Aufgabe:
Gib aus der Filmkritik die Stelle wörtlich wieder, die mit „Die Lügen der Sieger: Kino, das“ beginnt und mit „Film zu sehen.“ endet.

##### Dokumentabschnitt #####

Die Lügen der Sieger: Kino, das man sich sparen kann
Der deutsche Regisseur Christoph Hochhäusler beschert einem mit seinem neuen Film Die Lügen der Sieger ein leider enttäuschendes Kinoerlebnis in fast jeder Hinsicht. Hier erfahrt ihr, warum viele Kinozuschauer lieber aufgestanden und gegangen oder für ein paar Minuten auf der Toilette verschwunden sind, als seinen Film zu sehen.
Doch worum geht es eigentlich?
Der Journalist Fabian Groys (Florian David Fitz) arbeitet bei der Zeitung Die Woche in Berlin. Er schreibt gerade an einem Bericht über den Umgang der deutschen Bundeswehr mit Kriegsrückkehrern, als die Volontärin Nadja (Lilith Stangenberg) ausgehend von einem Bericht über einen Selbstmord auf interessante Informationen stößt, die beide zur Aufdeckung eines Giftmüllskandals führen. Auf den ersten Blick scheinen die zwei Geschichten, an denen die Journalisten arbeiten, unabhängig voneinander zu existieren, im Verlaufe ihrer investigativen Recherchen wird jedoch deutlich, dass immer mehr verbindende Elemente zwischen den zwei Stories bestehen und alles in einem gemeinsamen Ende mündet. Die Chemieindustrie zeigt sich natürlich nicht gerade begeistert von der Preisgabe dieser sie schädigenden Informationen und schon bald werden den Journalisten falsche Hinweise zugespielt und sie erhalten anonyme Drohungen.
Der Stoff klingt zunächst erst einmal spannend und trifft sicherlich mit dem Thema von Überwachung, Korruption und Medienkontrolle den Zeitgeist – leider kann die Umsetzung nicht mithalten und scheitert kläglich auf fast jeder Ebene.

##### Vorliegende Einträge #####

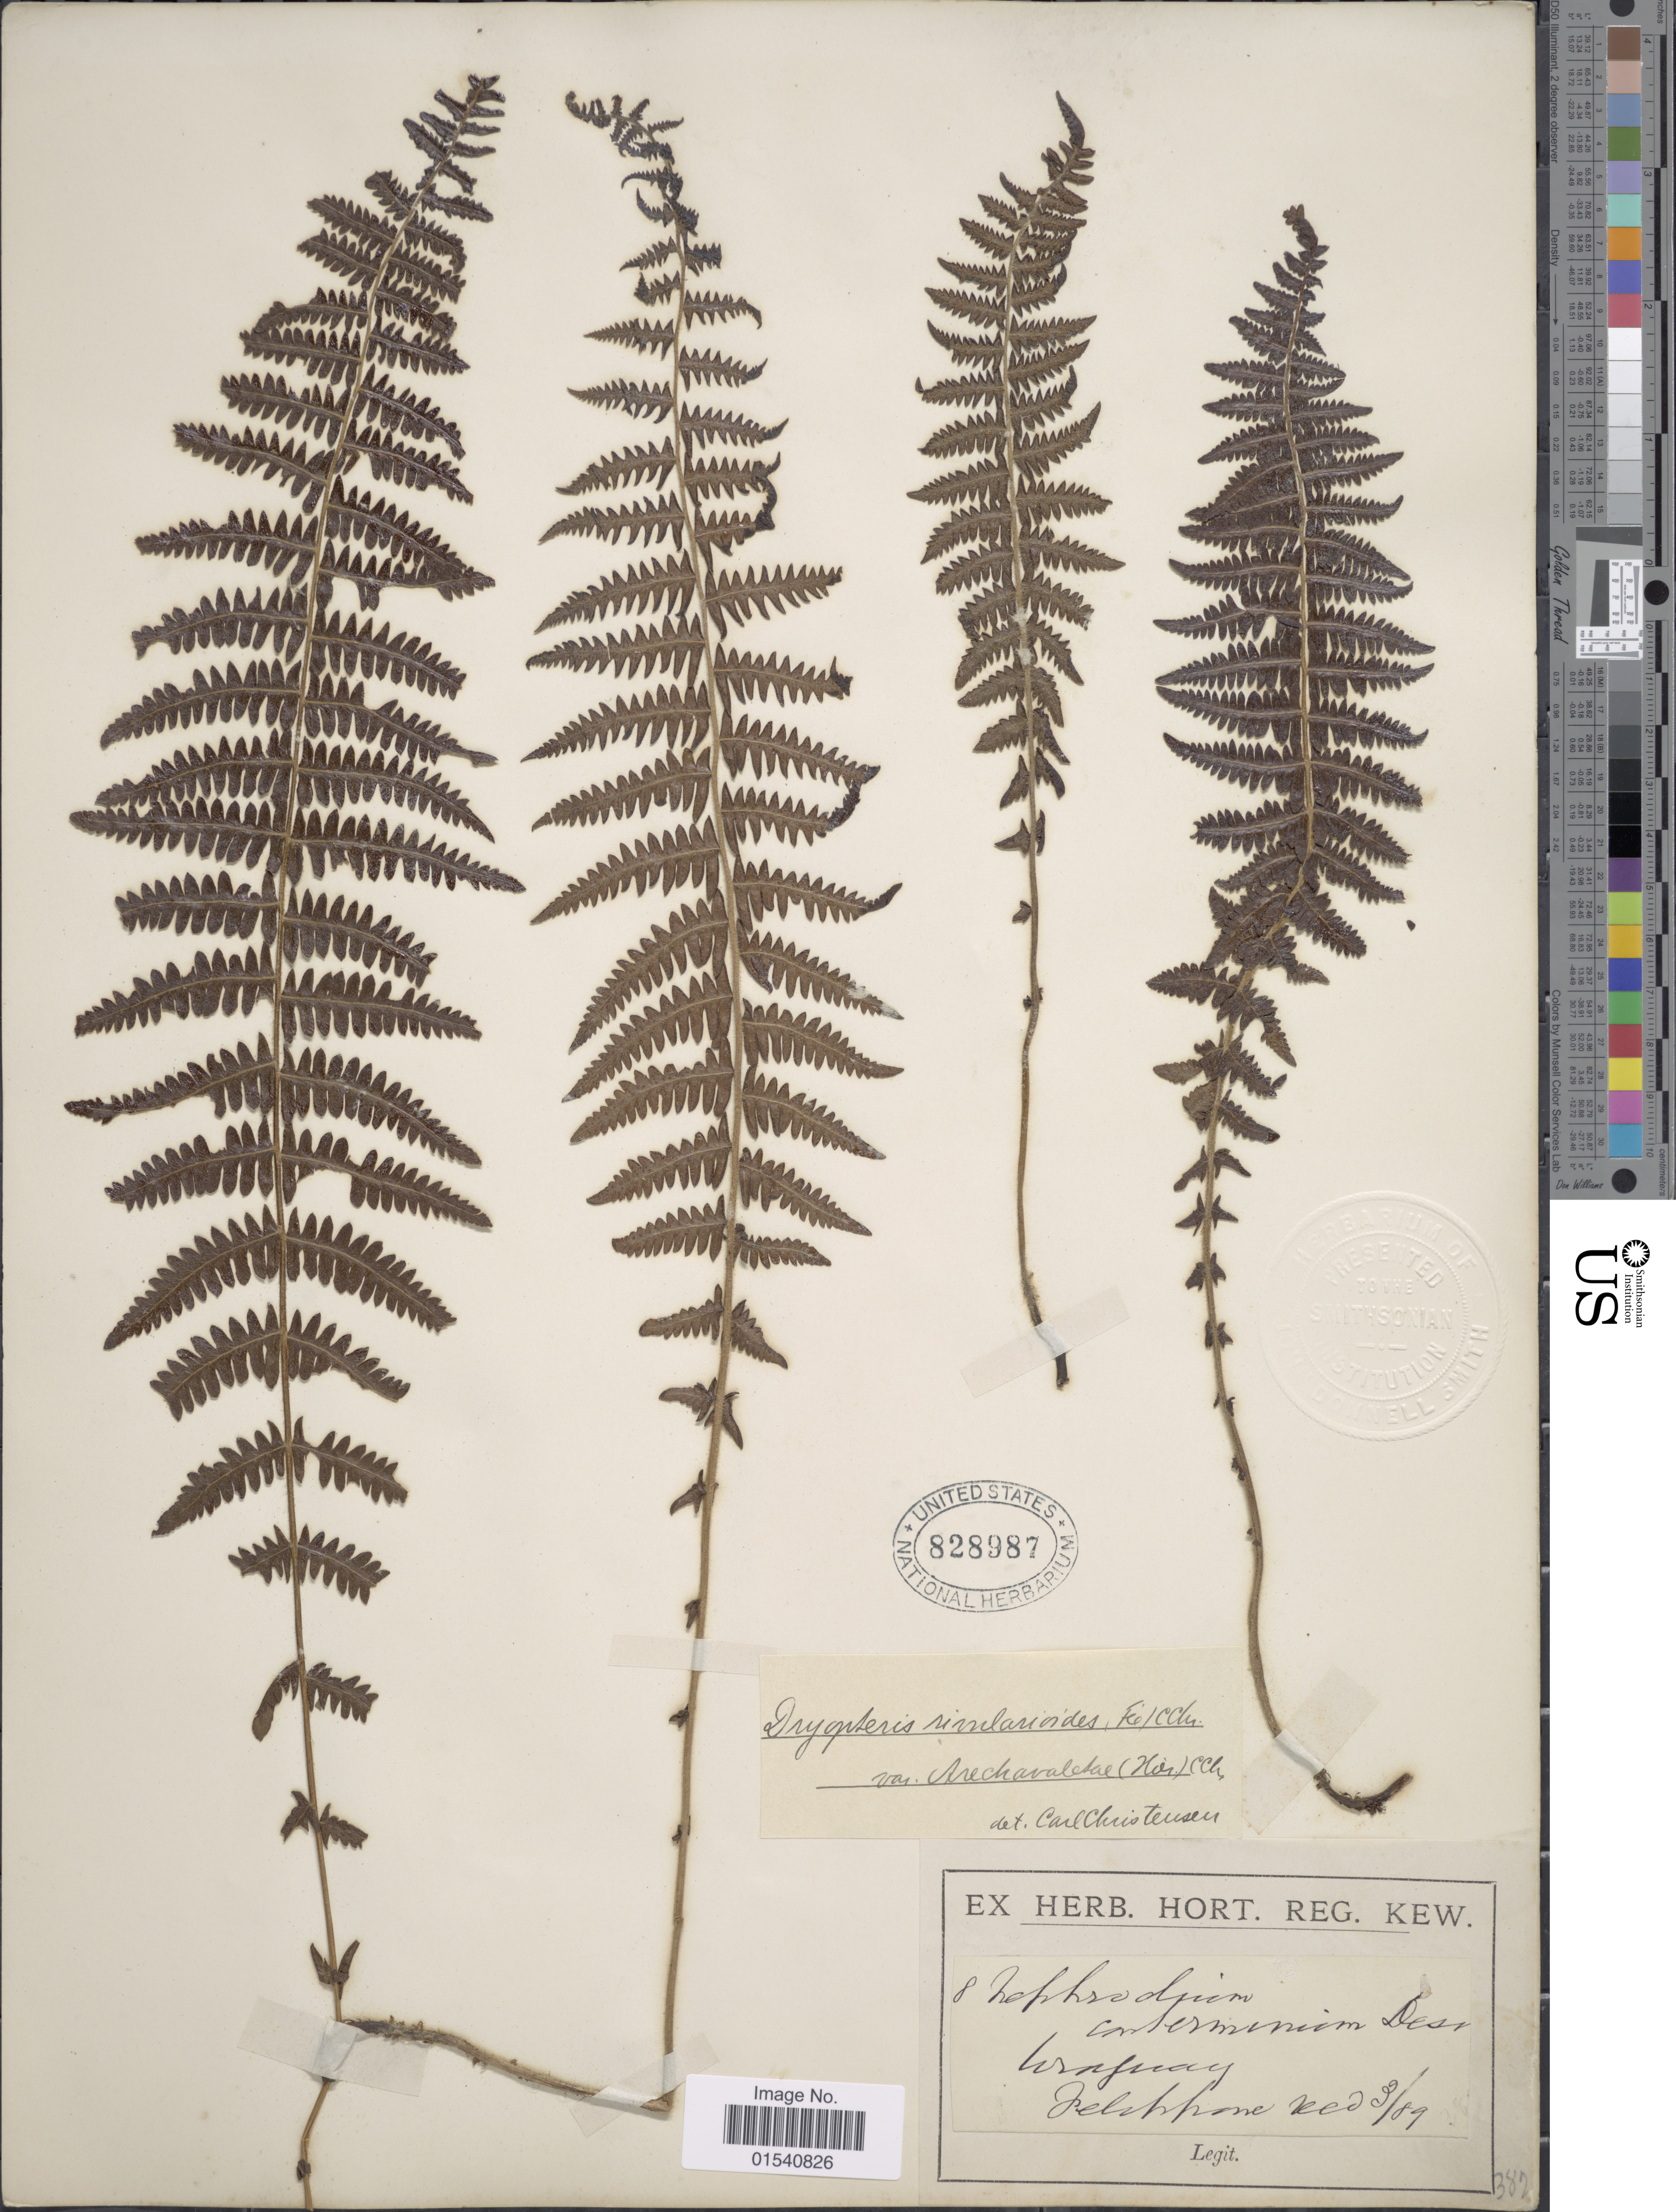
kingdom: Plantae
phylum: Tracheophyta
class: Polypodiopsida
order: Polypodiales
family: Thelypteridaceae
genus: Amauropelta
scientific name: Amauropelta rivularioides (Fée) comb. nov., ined 2015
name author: (Fée)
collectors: ex herb. Hort. Reg. Kew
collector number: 8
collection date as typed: Transcribed d/m/y: /3/89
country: Uruguay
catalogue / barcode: US 828987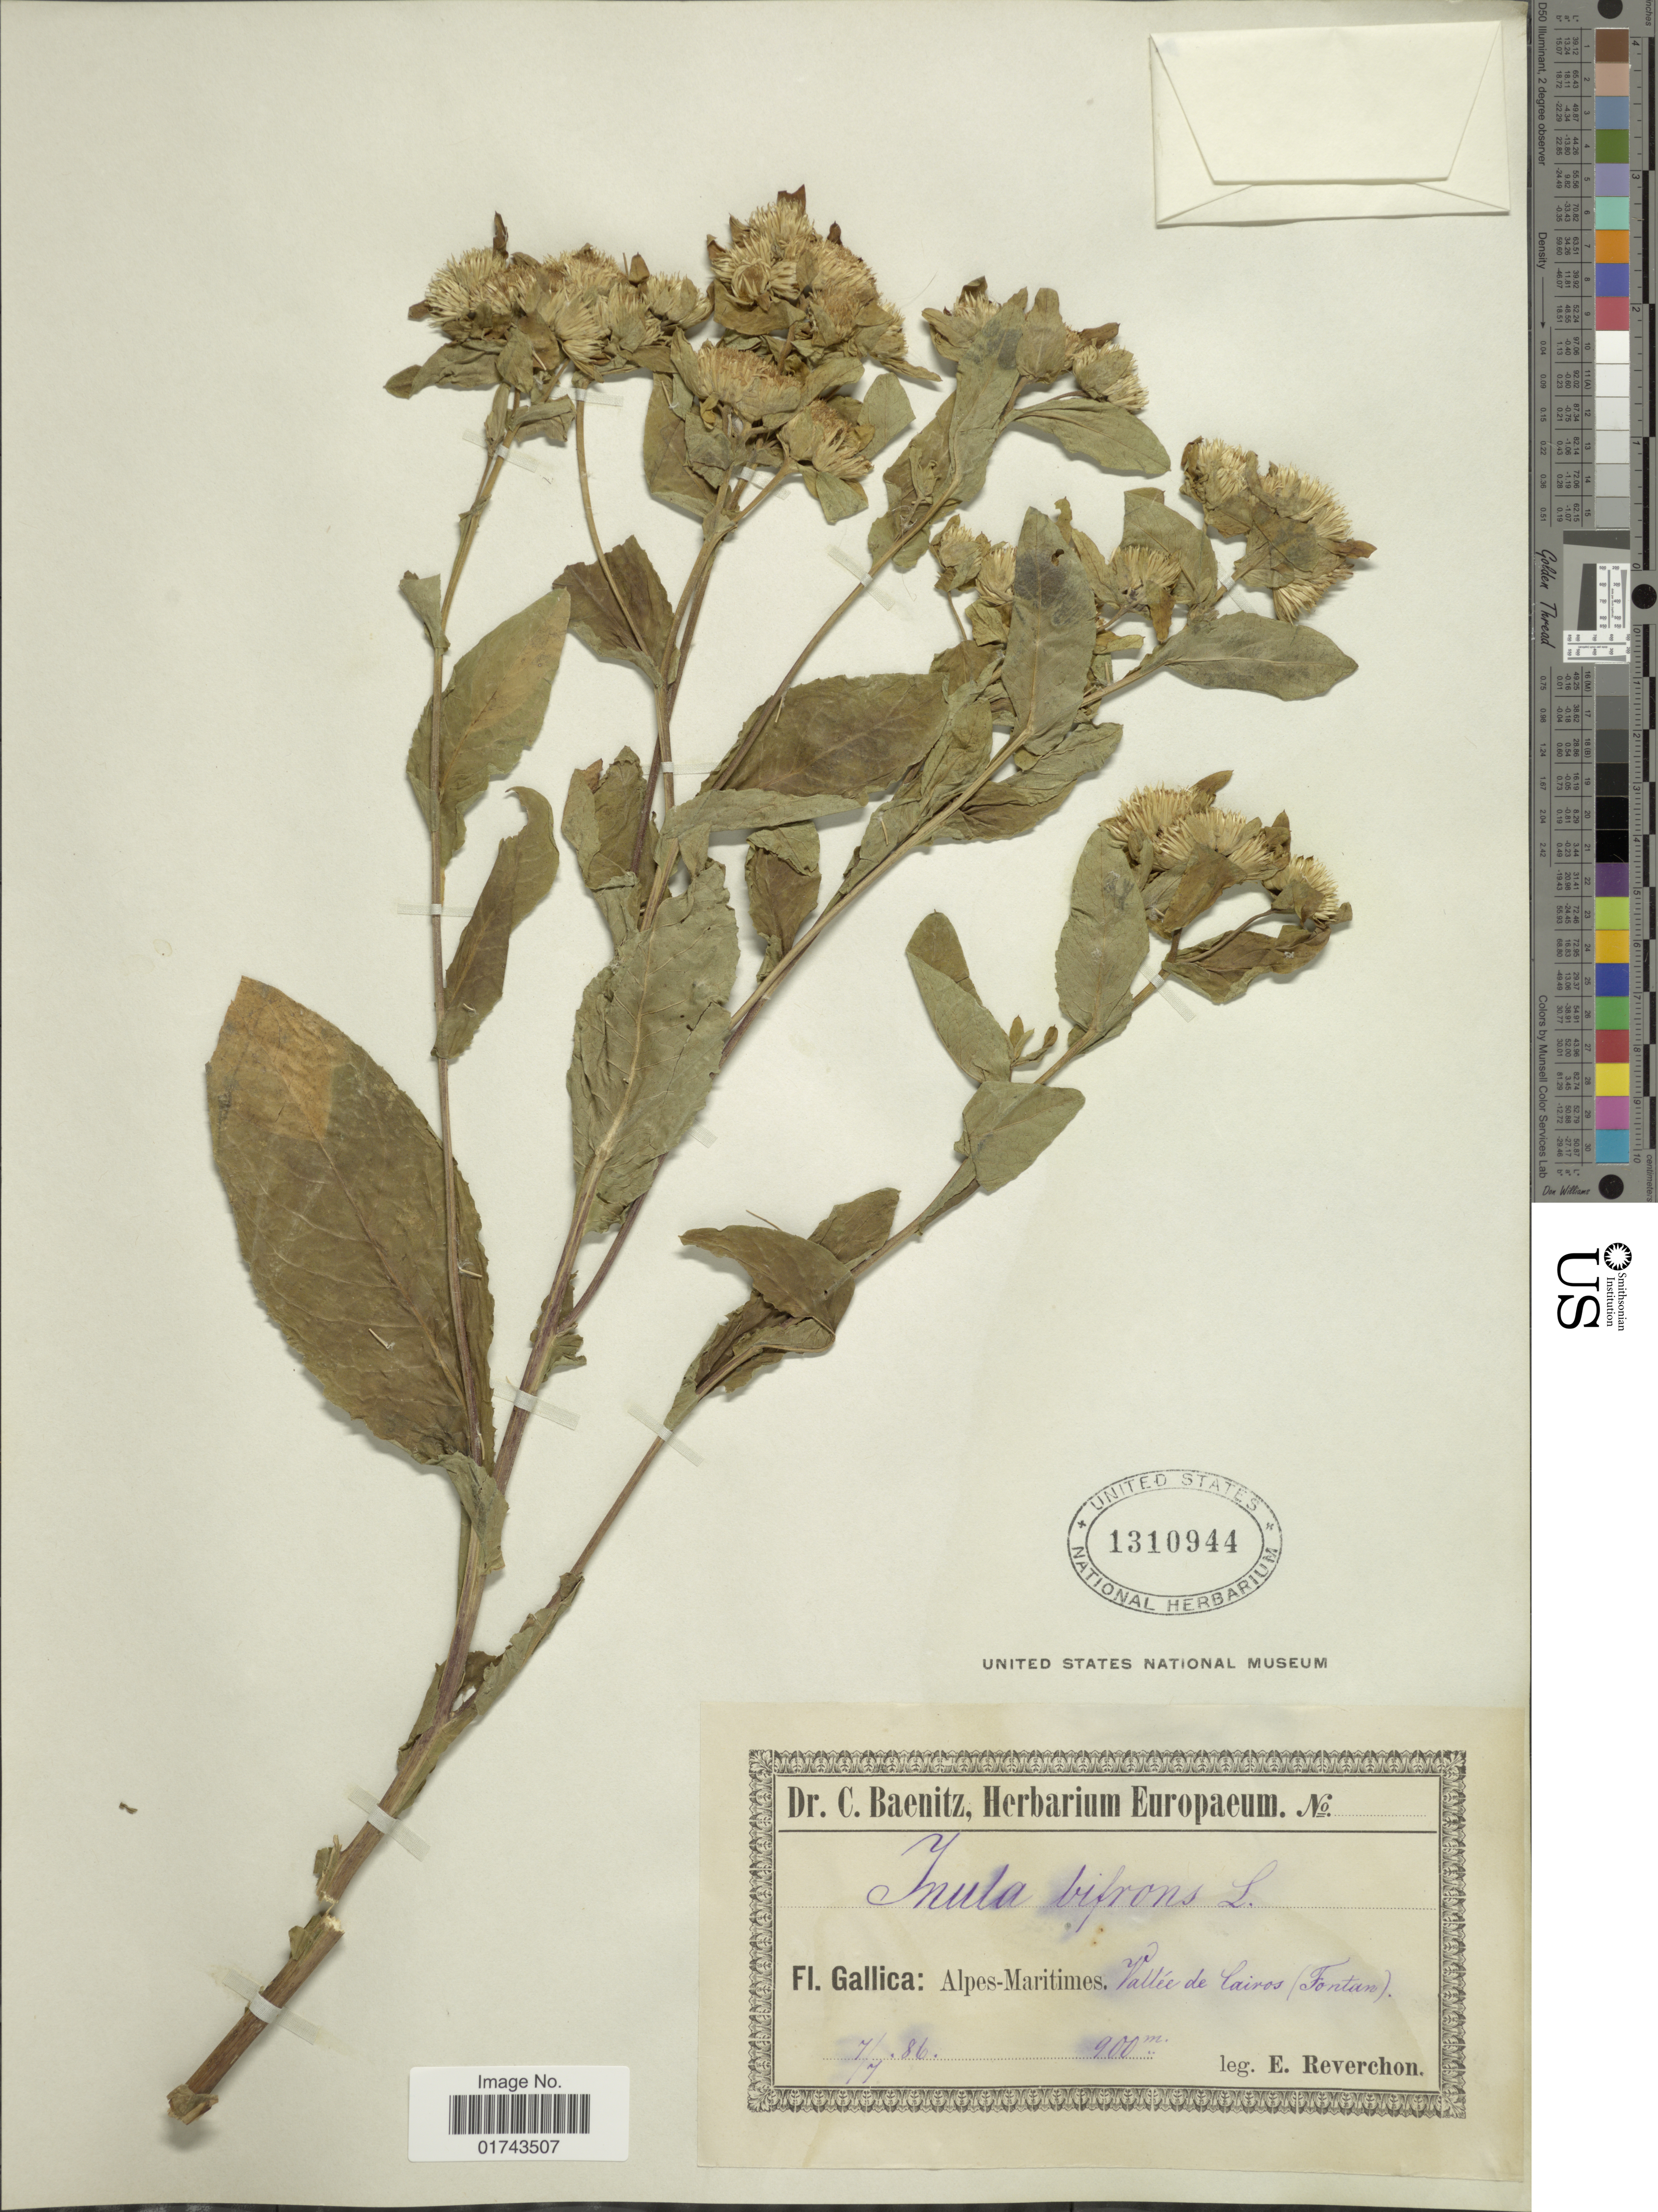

#####

Vollständige Antwort:
Die Lügen der Sieger: Kino, das man sich sparen kann
Der deutsche Regisseur Christoph Hochhäusler beschert einem mit seinem neuen Film Die Lügen der Sieger ein leider enttäuschendes Kinoerlebnis in fast jeder Hinsicht. Hier erfahrt ihr, warum viele Kinozuschauer lieber aufgestanden und gegangen oder für ein paar Minuten auf der Toilette verschwunden sind, als seinen Film zu sehen.